Gaëtan Huard

Personal information
- Date of birth: 12 January 1962 (age 63)
- Place of birth: Montargis, France
- Height: 1.85 m (6 ft 1 in)
- Position(s): Goalkeeper

Youth career
- Amilly
- Pithiviers

Senior career*
- Years: Team / Apps / (Gls)
- 1980–1988: Lens / 162 / (0)
- 1988–1991: Marseille / 63 / (0)
- 1991–1996: Bordeaux / 159 / (0)
- 1996–1997: Hércules / 10 / (0)
- Total:  / 394 / (0)

= Gaëtan Huard =

French former professional footballer (born 1962)

Gaëtan Huard (born 12 January 1962) is a French former professional footballer who played as a goalkeeper.

==Career==
Born in Montargis, Loiret, Huard played 357 Ligue 1 matches for Lens, Bordeaux and Marseille, winning the 1989 and 1990 Division 1 championships with the latter. During the 1992–93 season with Bordeaux (which would finish third in the 1992–93 French Division 1 final standings), he enjoyed a run of 1,176 minutes (stretching between matchday 17 and 31 of the Division 1 campaign) of Division 1 football without conceding a goal. He helped Bordeaux win the 1995 UEFA Intertoto Cup.

[Your task]: Continue the biography of goalkeeper Gaëtan Huard from the point where it stops.

[Data listing]:
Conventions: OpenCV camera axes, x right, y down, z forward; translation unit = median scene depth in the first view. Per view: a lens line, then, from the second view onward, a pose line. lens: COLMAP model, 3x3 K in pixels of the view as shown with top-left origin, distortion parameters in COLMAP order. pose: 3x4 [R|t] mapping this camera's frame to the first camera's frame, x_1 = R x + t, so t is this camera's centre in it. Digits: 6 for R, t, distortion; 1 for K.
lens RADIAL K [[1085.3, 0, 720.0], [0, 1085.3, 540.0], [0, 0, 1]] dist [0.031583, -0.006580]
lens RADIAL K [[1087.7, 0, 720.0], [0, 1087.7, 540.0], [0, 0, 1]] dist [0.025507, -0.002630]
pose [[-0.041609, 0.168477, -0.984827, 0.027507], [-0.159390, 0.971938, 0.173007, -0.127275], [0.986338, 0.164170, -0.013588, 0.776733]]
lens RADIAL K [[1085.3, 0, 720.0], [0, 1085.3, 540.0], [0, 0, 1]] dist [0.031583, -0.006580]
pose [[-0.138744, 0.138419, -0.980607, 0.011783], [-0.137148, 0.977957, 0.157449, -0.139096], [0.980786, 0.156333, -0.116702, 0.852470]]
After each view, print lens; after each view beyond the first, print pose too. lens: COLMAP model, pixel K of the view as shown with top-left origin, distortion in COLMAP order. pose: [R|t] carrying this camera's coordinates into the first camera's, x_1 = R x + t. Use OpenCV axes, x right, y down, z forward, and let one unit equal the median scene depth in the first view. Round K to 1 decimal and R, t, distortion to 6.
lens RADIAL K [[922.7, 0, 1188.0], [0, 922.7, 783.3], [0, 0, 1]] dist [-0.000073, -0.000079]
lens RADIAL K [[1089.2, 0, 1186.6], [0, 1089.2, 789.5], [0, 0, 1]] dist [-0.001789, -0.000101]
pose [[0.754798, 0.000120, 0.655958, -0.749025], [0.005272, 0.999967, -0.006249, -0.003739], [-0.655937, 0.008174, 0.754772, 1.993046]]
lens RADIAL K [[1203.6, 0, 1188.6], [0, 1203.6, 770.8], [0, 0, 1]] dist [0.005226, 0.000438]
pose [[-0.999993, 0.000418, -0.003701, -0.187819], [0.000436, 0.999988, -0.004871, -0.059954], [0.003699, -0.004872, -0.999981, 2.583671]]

[Result of the exercise]:
Huard helped Bordeaux reach the 1996 UEFA Cup final, where they lost to Bayern Munich. The 34-year-old had a brief stint in Spain. He played for Hércules during the 1996–97 season, serving as a backup goalkeeper. They were relegated from the La Liga after finishing second-bottom in the table at the conclusion of the 1996–97 La Liga season, after which Huard retired from playing professional football.

Afterwards, Huard worked several years as a sports consultant for Canal+.